REQUIRED ACTION: Copy every entry word for word, but skip the pictures.
AVAILABLE RECORDS section start
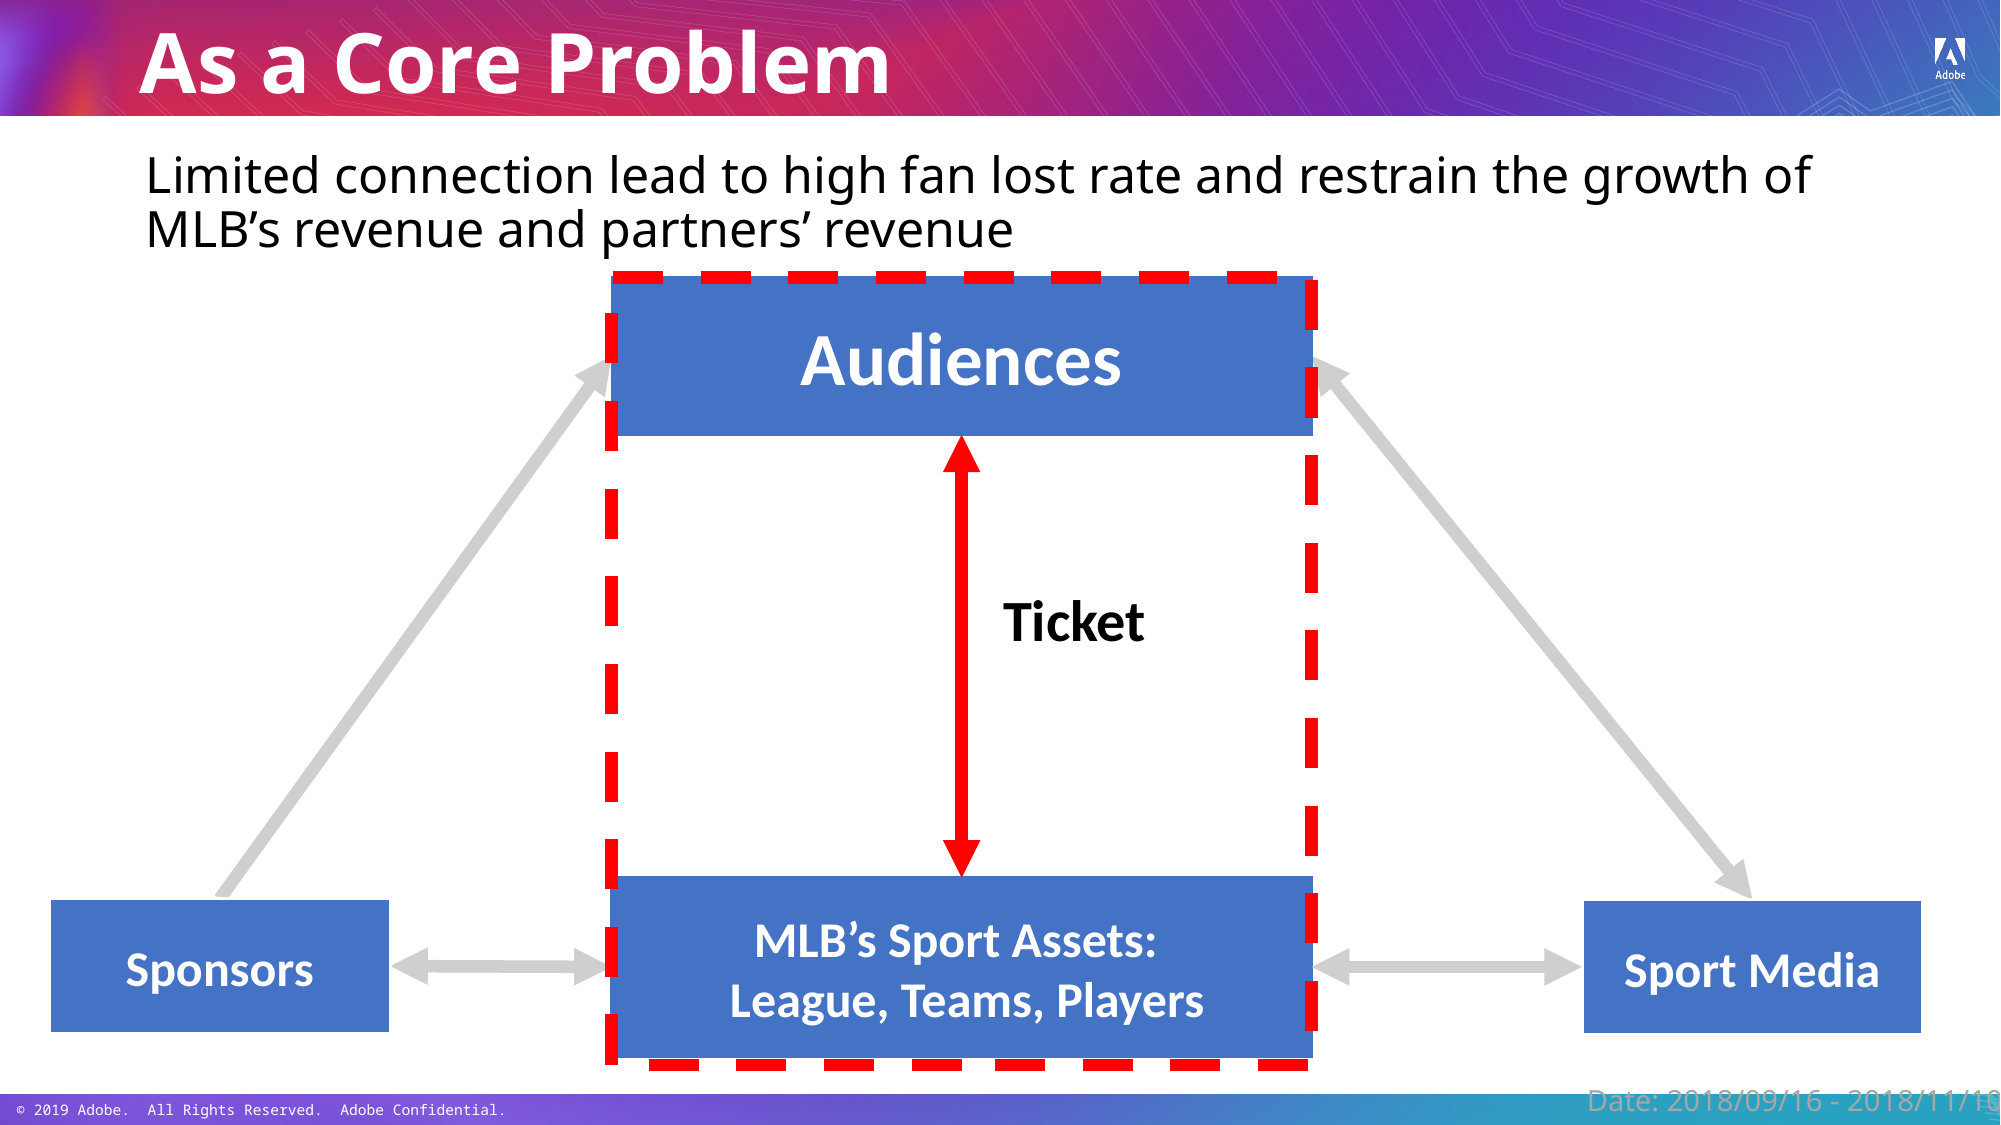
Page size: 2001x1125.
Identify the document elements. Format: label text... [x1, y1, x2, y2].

picture [0, 1094, 1557, 1125]
picture [0, 0, 2000, 116]
text_box Sport Media [1581, 899, 1923, 1035]
text_box Sponsors [49, 898, 391, 1034]
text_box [219, 355, 612, 899]
text_box Date: 2018/09/16 - 2018/11/10 [1557, 1074, 2000, 1125]
title As a Core Problem [121, 26, 1774, 94]
text_box Limited connection lead to high fan lost rate and restrain the growth of MLB’s revenue and partners’ revenue [130, 133, 1914, 276]
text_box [1311, 355, 1753, 900]
text_box Ticket [988, 575, 1161, 661]
text_box [611, 277, 1312, 1066]
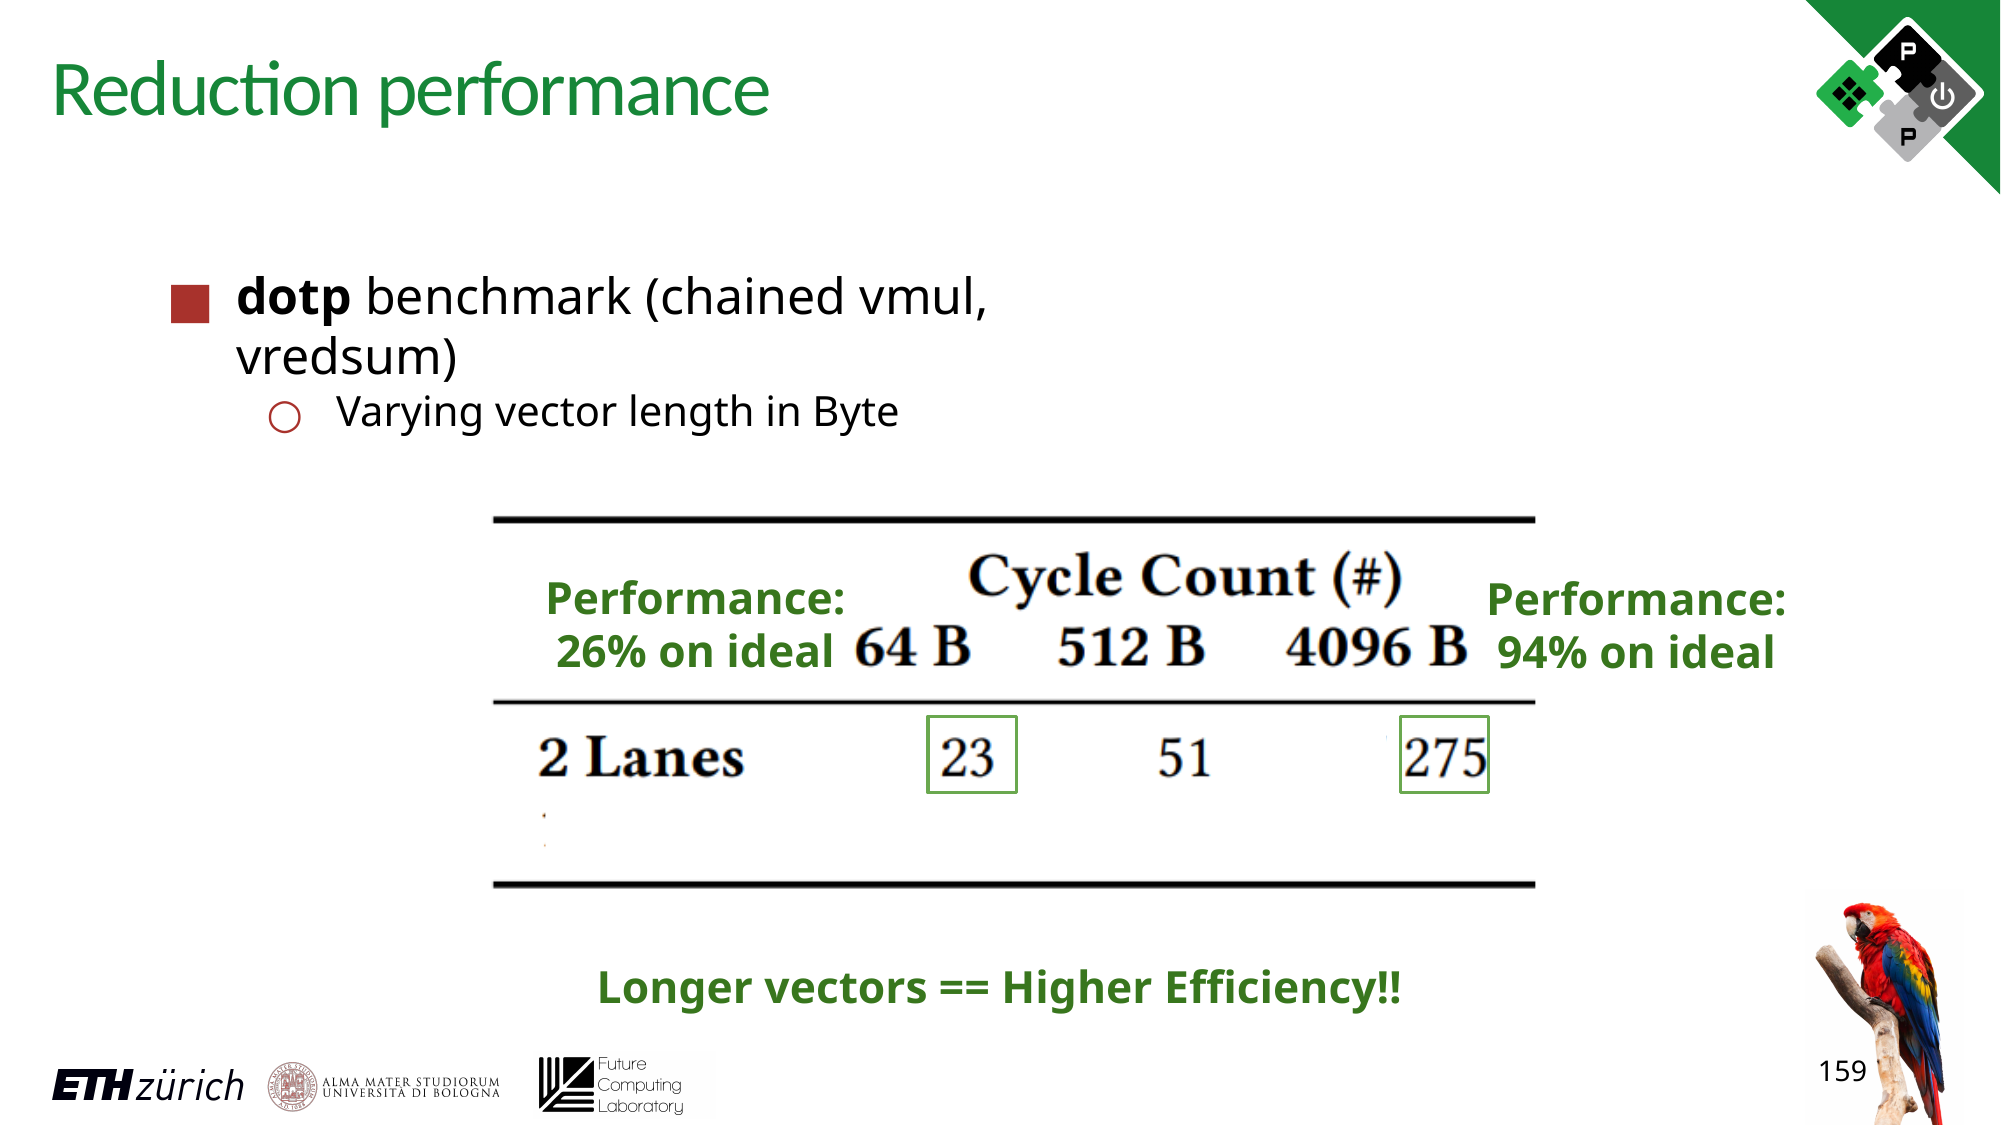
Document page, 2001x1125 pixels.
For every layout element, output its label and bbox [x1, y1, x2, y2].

slide_number [1813, 1034, 1872, 1111]
picture [322, 1074, 500, 1097]
text_box [116, 244, 1126, 697]
text_box [337, 939, 1663, 1033]
picture [1805, 889, 1964, 1125]
picture [266, 1062, 319, 1113]
title [51, 29, 1802, 138]
text_box [1536, 551, 2000, 758]
picture [51, 1069, 244, 1101]
picture [533, 1051, 716, 1119]
picture [1815, 24, 1977, 163]
picture [464, 484, 1536, 917]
AVAILABLE RECORDS section end
SOLUTION TO THE PROBLEM:
Page size: 2001x1125.
Identify the document elements. Format: label text... [x1, y1, x2, y2].

picture [0, 1094, 1557, 1125]
picture [0, 0, 2000, 116]
text_box Sport Media [1581, 899, 1923, 1035]
text_box Sponsors [49, 898, 391, 1034]
text_box [219, 355, 612, 899]
text_box Date: 2018/09/16 - 2018/11/10 [1557, 1074, 2000, 1125]
title As a Core Problem [121, 26, 1774, 94]
text_box Limited connection lead to high fan lost rate and restrain the growth of MLB’s revenue and partners’ revenue [130, 133, 1914, 276]
text_box [1311, 355, 1753, 900]
text_box Ticket [988, 575, 1161, 661]
text_box [611, 277, 1312, 1066]
Document page, 2001x1125 pixels.
For every layout element, output its label and bbox [x1, y1, x2, y2].

slide_number [1813, 1034, 1872, 1111]
picture [322, 1074, 500, 1097]
text_box [116, 244, 1126, 697]
text_box [337, 939, 1663, 1033]
picture [1805, 889, 1964, 1125]
picture [266, 1062, 319, 1113]
title [51, 29, 1802, 138]
text_box [1536, 551, 2000, 758]
picture [51, 1069, 244, 1101]
picture [533, 1051, 716, 1119]
picture [1815, 24, 1977, 163]
picture [464, 484, 1536, 917]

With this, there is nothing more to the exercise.